From 2004 to 2014, the party gained notoriety for being anti-Hindu. In the last five years, it has sunk even further and is reaching for the ‘anti-national’ epitaph.
Such actions have costs. The armchair Congress leaders in Delhi may have embraced the ideology of the tukde-tukde gang but grassroots leaders like Hooda can hardly afford such luxuries.
So, yesterday, when Hooda said that his party has lost its way and it is not what it used to be, he got cheered on the loudest for it by his supporters than he was for any other part of the speech.
It shows nationalism matters much more than the four-generation long affiliation or loyalty of Hoodas to the Congress.
It’s totally possible that Hooda is conveniently using Congress’ unpalatable opposition to Article 370 abrogation as a smokescreen to leave the party. After all, as far as optics are concerned, it looks so much better that he is quitting over such high principles rather than for being denied control over the state unit.
However, it doesn’t alter the truth that grassroots leaders are increasingly finding it hard to dissociate themselves from the Congress top-brass’ stand on nationalistic issues, especially in a state like Haryana whose residents constitute 10 per cent of the Indian armed forces.
Nonetheless, whether Hooda forms his own party or is given charge of the Congress, he is unlikely to win more than 15 seats --- an overwhelming majority of them from three districts --- Sonipat, Rohtak and Jhajjar.
But with the kind of inroads that the BJP has made in these areas in the past five years, winning assembly seats for Hooda even in these strongholds won’t be a cakewalk.
In the recent Lok Sabha elections, BJP took the lead in 79 assembly seats out of 90 and Congress in only 10 (seven of them in Hooda’s strongholds of Jhajjar, Rohtak and Sonipat).
But as stated earlier, this is a battle for relevance, not to win the chief ministership. Opposition is only praying that they don’t get swept away in a BJP landslide in October like it happened in May.
This also explains why Dushyant Chautala’s JJP (Jananayak Janata Party) has agreed to gift 40 seats to BSP in desperation to stay afloat.
While Hooda’s rebuke to the Congress high command on Article 370 removal hogged the national limelight, alarming populist announcements in his speech went unscrutinised:
-reserving three quarters of jobs for Haryanvis and designating four deputy chief ministers from different castes on lines of Andhra Pradesh
-raising old-age pension from Rs 2,000 per month to Rs 5,000
-giving unemployment benefits worth Rs 10,000 per month and Rs 7,000 per month to post-graduate and graduate students
-increasing salaries of government employees at par with those in Punjab (which has bankrupted the state)
-direct benefit transfer worth Rs 2,000 per month to one women in each BPL household in the state
-free electricity to BPL households upto 300 units
-free bus travel in government buses for all women
-government paying the crop insurance amount on behalf of the farmer
These were some of highly irresponsible freebies announced by Hooda.
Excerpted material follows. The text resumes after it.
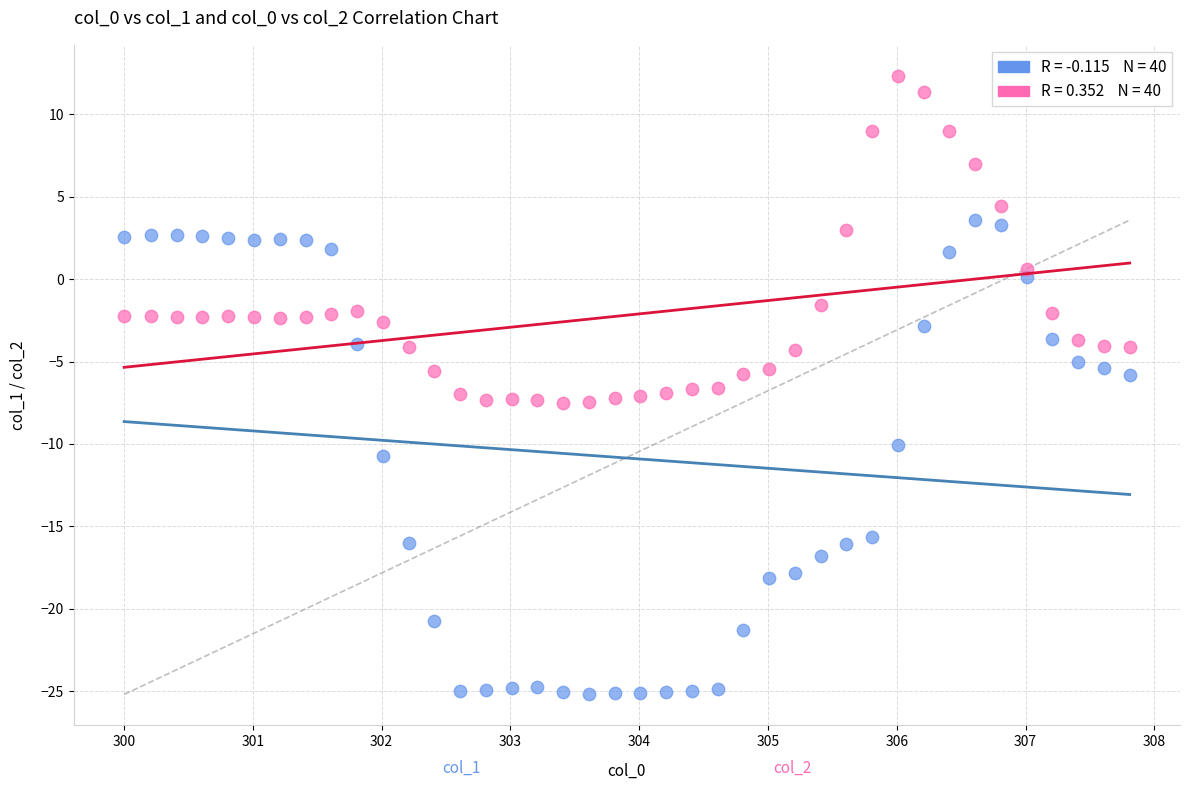

Across all data points, what is the range of X values (max minus min)?

7.8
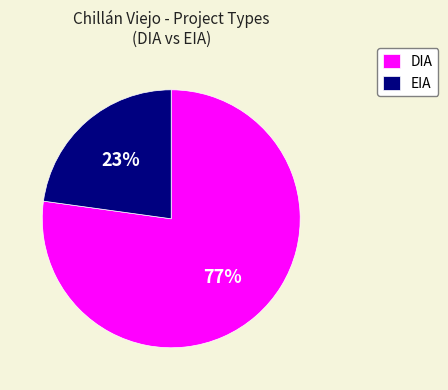

To the nearest percent, what percentage of the pie is DIA?

77%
There is no doubt that if any government implements even half of these schemes, the state will go bankrupt in a matter of days.
When a former chief minister, who is fully aware of the costs involved, makes such reckless promises, it means only two things: either he knows he isn’t going to get the opportunity to fulfill them or he is a liar and a fake.
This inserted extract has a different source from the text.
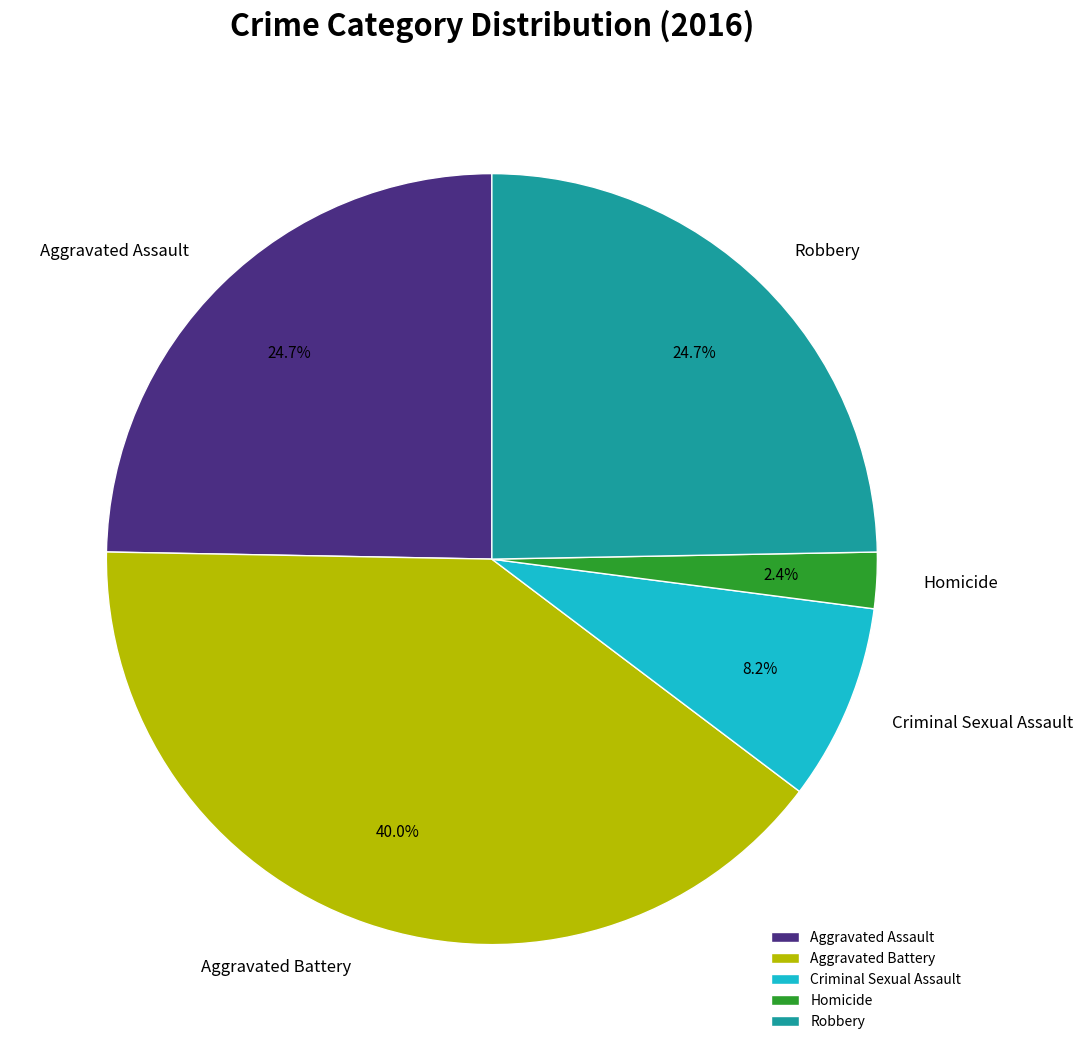

Which slice is the largest?

Aggravated Battery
Above all, this speech makes one thing clear about Hooda’s governing philosophy: he may get out of Congress but Congress is not getting out of him anytime soon.
And for this reason, it wouldn’t be wrong to state that he is past his sell-by date, just like his predecessor, Om Prakash Chautala was in 2005.
Just like he got the state to be rid of goondaism and introduced the culture of vikas, CM Manohar Lal Khattar has got the state rid of corruption and favouritism and introduced the culture of transparency.
Sooner the reality dawns on Hooda, better it will be for him.
Arihant Pawariya is Senior Editor, Swarajya.